GRAND RAPIDS, Mich. (WOOD) — It’s the race at the bottom of the ballot and perhaps among the least understood elected posts, but in a campaign cycle that has been soaked with drama even the Kent County drain commissioner race is heating up in the waning days before the general election.
Drain commissioner is a title that goes back to the earliest days of Michigan’s statehood. Michigan, a state that before settlement would have been considered two-thirds wetland, could not have become the industrial state it has without drains.
“It’s not just about managing water. There’s an environmental component to this job that is very rarely understood,” said current Kent County Drain Commissioner William Byl, who is retiring.
He previously served on the Kent County Commission and in the state legislature, but he says drain commissioner was the most rewarding.
Two candidates seek to take over for him and in recent weeks, it has become apparent there is a competitive race on. While the yard signs might be overlooked among the clutter popping on lawns as Nov. 8 nears, it was hard to ignore the billboards that were unveiled last week urging voters to choose Ken Yonker for the job.
The most common question Yonker, a Republican, and his Democratic opponent Rachel Hood hear is: What the heck is a drain commissioner? They have starkly different answers to that question, extending even to what it should be called. Hood wants to move from a drain commission office to a “water resource commission office.” Yonker disagrees, saying the change would imply an expansion beyond what the job should be.
A drain commissioner can have a major say in the speed and location of development. The commissioner oversees the more than 500 miles of drains in the county, as well as detention and the management of how water runs off everything from farms to lawns to mall parking lots. The commissioner earns $93,000 per year and has a staff of five.

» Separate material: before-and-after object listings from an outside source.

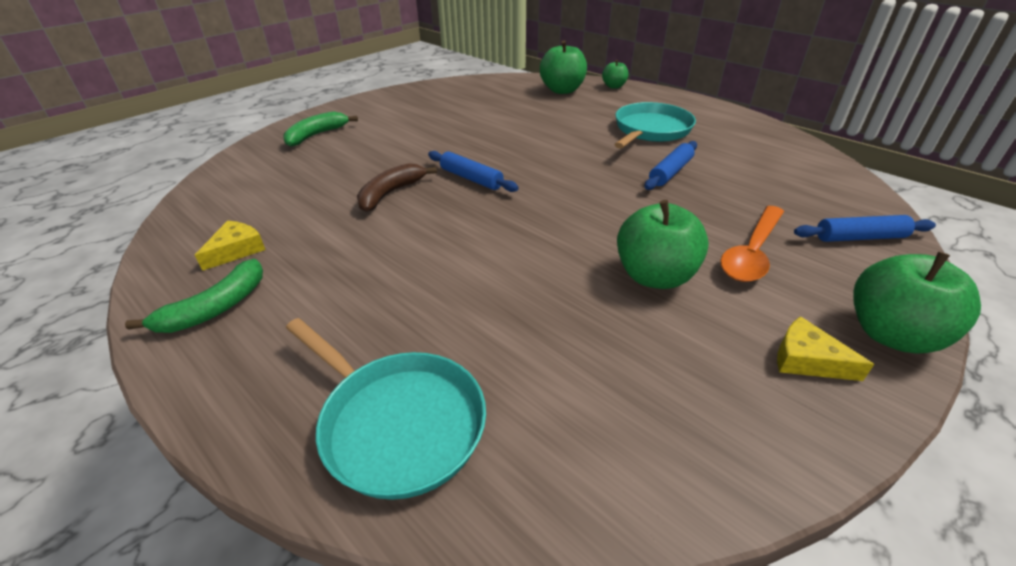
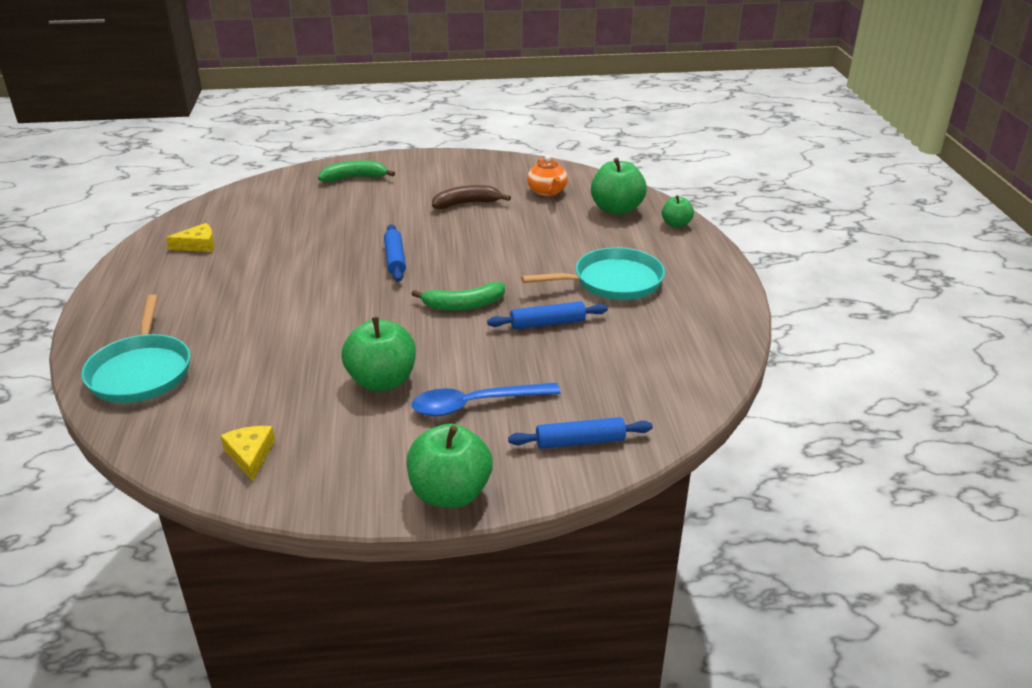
camera: 40 degrees right, 5 degrees down
(215, 308) = (147, 274): green banana -> green banana (463, 305)
(391, 193) = (328, 246): brown banana -> brown banana (467, 203)
(496, 95) = (547, 192): none -> orange teapot
(752, 252) = (475, 404): orange spoon -> blue spoon
(807, 360) = (370, 470): yellow cheese -> yellow cheese (250, 455)
(860, 238) = (580, 441): blue rolling pin -> blue rolling pin turned 45 degrees counterclockwise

Yonker is a Caledonia resident and former state representative. He believes the job and its power to assess tax without oversight should be controlled and curtailed and should not drift into the areas overseen by the state Department of Environmental Quality.
“The main focus of the drain commissioner is to make sure that water’s moving,” he said. “We don’t need the drain commission to become another DEQ. Our DEQ does a good job.”
Hood lives near Riverside Park in Grand Rapids, has spent more than a decade with West Michigan Environmental Action Council and is now an environmental consultant. She advocates for evolving and expanding the position to maintain water quality and address the challenges presented by climate change.
“We have more intense and more frequent storms and we have to deal with that or we’re going to be dealing with the consequences of it,” Hood said. “The consequences of it are for more expensive the consequences of dealing with it proactively on the front end.”
Current Drain Commissioner Byl, a Republican who has held the office for a decade, says he knows both candidates and that they both are solid choices. He said the best choice would be a combination of both their points of view.
But voters will only be able to choose one two weeks from Tuesday. Yonker and Hood’s names will be listed under the second-to-last race on the partisan part of the Kent County ballot.
Generally in Kent County, which traditionally leans toward the right, the drain commissioner is chosen in the primary rather than the general election. But this year is unusual. Both candidates are spending more than $40,000 on the campaign, indicating it could be more of a contest than its bottom-of-the-ballot status would infer.